■ **Provided material**

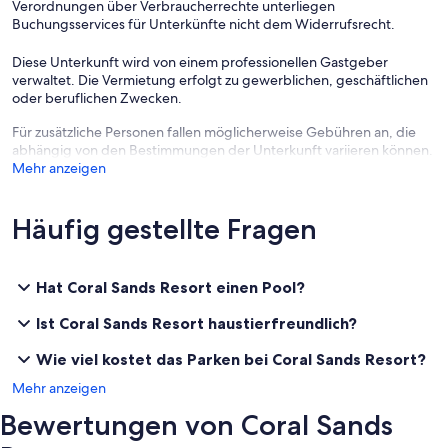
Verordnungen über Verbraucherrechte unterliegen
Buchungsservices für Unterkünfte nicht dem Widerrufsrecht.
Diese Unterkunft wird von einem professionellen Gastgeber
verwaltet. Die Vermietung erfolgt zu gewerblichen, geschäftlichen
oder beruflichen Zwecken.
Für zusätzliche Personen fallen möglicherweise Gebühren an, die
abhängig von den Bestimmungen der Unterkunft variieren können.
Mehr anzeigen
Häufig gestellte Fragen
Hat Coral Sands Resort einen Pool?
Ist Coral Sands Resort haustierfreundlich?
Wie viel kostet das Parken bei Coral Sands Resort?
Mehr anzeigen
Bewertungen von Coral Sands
* * *
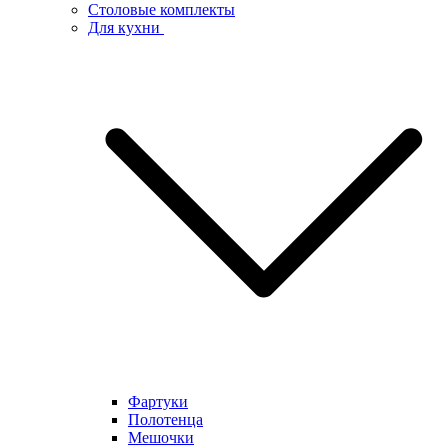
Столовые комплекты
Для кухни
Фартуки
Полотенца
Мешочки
==
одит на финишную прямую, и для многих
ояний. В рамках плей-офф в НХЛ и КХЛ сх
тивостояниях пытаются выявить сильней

■ **Directive**
Given the records above, return exactly the lines starting at the line containing "Diese Unterkunft wird" and ending at the line containing "Bewertungen von Coral Sands", including both.

■ **Exercise output**
Diese Unterkunft wird von einem professionellen Gastgeber
verwaltet. Die Vermietung erfolgt zu gewerblichen, geschäftlichen
oder beruflichen Zwecken.
Für zusätzliche Personen fallen möglicherweise Gebühren an, die
abhängig von den Bestimmungen der Unterkunft variieren können.
Mehr anzeigen
Häufig gestellte Fragen
Hat Coral Sands Resort einen Pool?
Ist Coral Sands Resort haustierfreundlich?
Wie viel kostet das Parken bei Coral Sands Resort?
Mehr anzeigen
Bewertungen von Coral Sands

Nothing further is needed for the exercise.